I’m encountering the following error on what I think is a rather simple model on simulated data:

ValueError: dimensions ('ys',) must have the same length as the number of data dimensions, ndim=2

Strangely (to me), the error occurs just as sampling finishes.

I uploaded a complete notebook example replicating the error.

I am modelling the support of multiple political parties (\pi) over time as a Multivariate Gaussian Random Walk. This latent support \pi is used to draw opinion poll results y from a multinomial distribution. \pi is first softmaxed (\pi^*) to ensure that we can use it as the p parameter of the multinomial.

An excerpt of the code that defines the model:

coords = {
    "ys": ys
}

with pm.Model(coords=coords) as model:

    pi = pm.MvGaussianRandomWalk(
        name="pi",
        mu=np.zeros(D),
        chol=L, # We use the actual grand-truth covariance here to simply things
        init_dist=pm.MvNormal.dist(mu=[0.3191,0.3947,0.2862], chol=L),
        shape=(NUM_TS, D)
    )

    pi_star = pm.Deterministic("pi_star", pm.math.exp(pi)/pm.math.exp(pi).sum(1,keepdims=True))

    y = pm.Multinomial('y', p=pi_star[ts], n=ns, dims="ys", observed=ys)
    
pm.model_to_graphviz(model)

In this example, ys is of shape (20, 3)

Thanks for any help you can provide, I’m new to PyMC and so these errors aren’t always obvious to me.
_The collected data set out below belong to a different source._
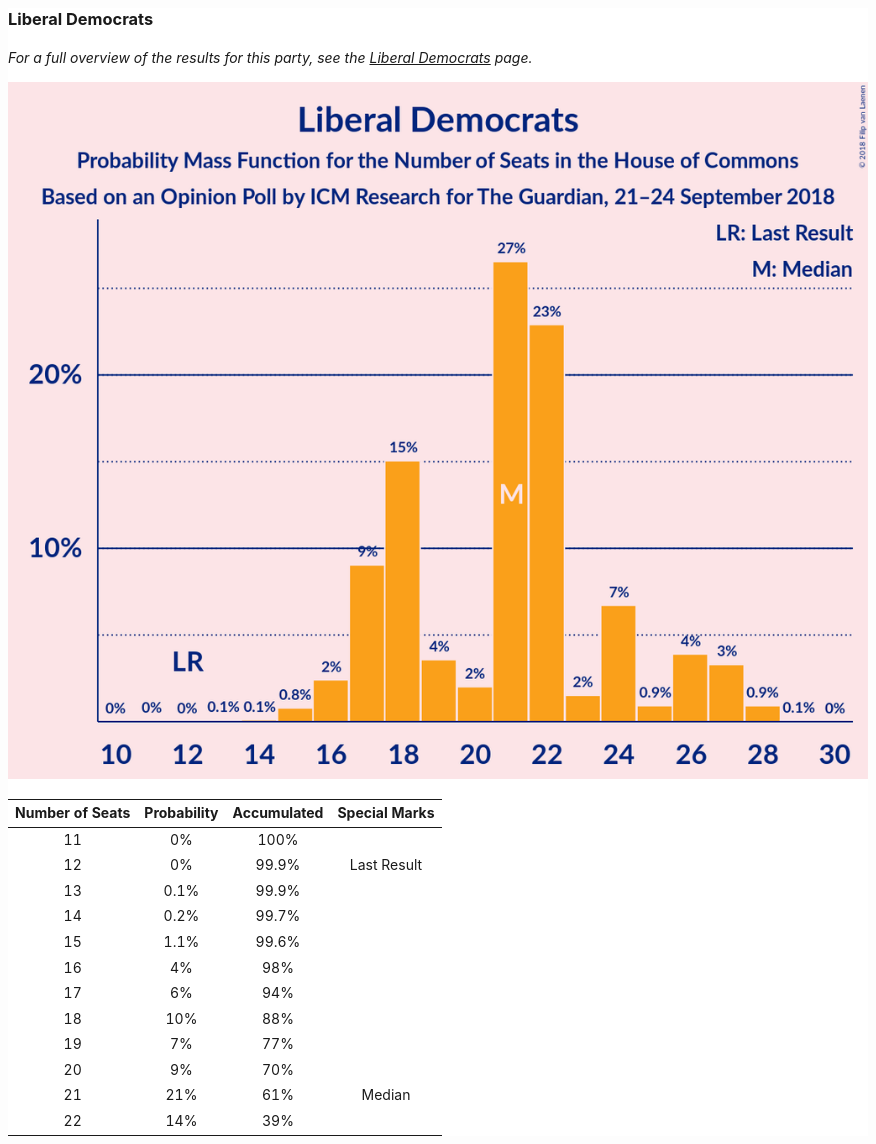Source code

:### Liberal Democrats

*For a full overview of the results for this party, see the [Liberal Democrats](party-liberaldemocrats.html) page.*

![Graph with seats probability mass function not yet produced](2018-09-24-ICMResearch-seats-pmf-liberaldemocrats.png "Seats Probability Mass Function")

| Number of Seats | Probability | Accumulated | Special Marks |
|:---------------:|:-----------:|:-----------:|:-------------:|
| 11 | 0% | 100% |  |
| 12 | 0% | 99.9% | Last Result |
| 13 | 0.1% | 99.9% |  |
| 14 | 0.2% | 99.7% |  |
| 15 | 1.1% | 99.6% |  |
| 16 | 4% | 98% |  |
| 17 | 6% | 94% |  |
| 18 | 10% | 88% |  |
| 19 | 7% | 77% |  |
| 20 | 9% | 70% |  |
| 21 | 21% | 61% | Median |
| 22 | 14% | 39% |  |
The dims you’re passing to y do not match the data. I would suggest omitting the coords you are currently using as they do not seem to encode any dimensions/coordinates. If you were to use dims with your current y, you would want something like this:

coords = {"dim1": np.arange(20), "dim2": ["thing1", "thing2", "thing3"]}

The reason it is failing at the end and not during sampling is because that’s when the results get packed into an ArviZ InfernenceData object (where all the dims and coords are associated with the draws/groups).

1 Like

Brilliant!

The error was actually pretty embarrassing, y had shape (20,) but ys had shape (20,3).

Thanks so much for your patience.

1 Like

Just to be clear, y and ys both have shape (20, 3). The reason using ys as the coordinates of y doesn’t work is that the coords are intended to name each dimension (of which y has two) and each value or coordinate along each dimension (there are 20 values along the first dimension and 3 values along the second dimension).

1 Like